Cassidy is facing a tough Republican primary in Louisiana to keep his senate seat, and Kennedy's allies at the Make America Healthy Again PAC have endorsed a challenger.
Questions about TrumpRx
Several senators asked about TrumpRx, the administration's new drug discount site. Sen. Elizabeth Warren, D-Mass., wanted to know why some of the drugs there cost more than prices available elsewhere.
Noting that Protonix, a heartburn medication, costs $200 on TrumpRx, she asked Kennedy, "Do you know what the drug costs at Costco?"
"I do not," he replied.
She revealed it's $16 at Costco. After a back and forth on other drugs that cost less at Costco than TrumpRx, Kennedy said the TrumpRx prices were for brand-name drugs, not generics.
"You're comparing apples to oranges because you're comparing the brand drug to the generic drug. We will be directing [people] to the generic."
Warren did not appear to be appeased. "If you're buying a drug on TrumpRX, there is a more than one in four chance that Trump's discount is actually a price hike," she said, saying it steers patients to more expensive drugs "that are going to pad Big Pharma's profits."
MAHA and toxins
Numerous Republican senators praised Kennedy for his progress on fighting to encourage healthy eating, including his work on phasing out certain synthetic food dyes. These are issues which appeal to his Make America Healthy Again base.
But he was challenged to account for President Trump's action on a chemical some worry is contaminating the food supply.
On Wednesday afternoon, Sen. Hassan sparred with Kennedy over the issue of glyphosate, a pesticide which his supporters in the MAHA movement have rallied against. Before joining the federal government, Kennedy sued chemical maker Monsanto over the health effects of glyphosate.

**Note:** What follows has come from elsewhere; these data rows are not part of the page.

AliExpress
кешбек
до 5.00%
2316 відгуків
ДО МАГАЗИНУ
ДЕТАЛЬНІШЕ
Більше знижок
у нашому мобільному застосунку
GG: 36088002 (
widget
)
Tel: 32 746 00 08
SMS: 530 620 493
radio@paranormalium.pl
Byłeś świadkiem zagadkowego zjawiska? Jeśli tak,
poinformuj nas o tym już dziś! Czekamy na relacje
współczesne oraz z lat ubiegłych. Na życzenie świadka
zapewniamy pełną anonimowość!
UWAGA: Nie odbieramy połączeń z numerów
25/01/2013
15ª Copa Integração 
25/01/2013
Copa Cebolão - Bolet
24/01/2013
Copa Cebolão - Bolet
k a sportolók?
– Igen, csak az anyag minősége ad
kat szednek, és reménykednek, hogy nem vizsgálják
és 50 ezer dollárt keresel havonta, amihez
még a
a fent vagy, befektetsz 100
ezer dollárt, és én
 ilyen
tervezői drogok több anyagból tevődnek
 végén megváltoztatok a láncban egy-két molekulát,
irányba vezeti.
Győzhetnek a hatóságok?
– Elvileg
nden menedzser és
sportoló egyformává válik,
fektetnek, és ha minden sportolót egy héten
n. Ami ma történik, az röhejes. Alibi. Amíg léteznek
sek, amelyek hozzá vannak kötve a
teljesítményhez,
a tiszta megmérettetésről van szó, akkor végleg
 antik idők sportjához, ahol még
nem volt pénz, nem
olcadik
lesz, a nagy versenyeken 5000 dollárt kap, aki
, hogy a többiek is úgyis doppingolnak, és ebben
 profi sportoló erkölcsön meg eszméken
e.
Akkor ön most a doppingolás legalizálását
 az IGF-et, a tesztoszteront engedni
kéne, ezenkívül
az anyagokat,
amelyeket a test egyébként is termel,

Hassan noted that President Trump signed an executive order to increase production of the pesticide and to grant immunity from liability to the company that makes it.
"When you were running to get the MAHA vote, you told people you would stand up to chemical companies, you would take carcinogens out of our agricultural system," she said. She said instead of working with the president to limit the executive order, "you just stood down instead of standing up."
Kennedy defended the executive order as necessary for national security, and said President Trump has "given me $200 million to help get America off of glyphosate."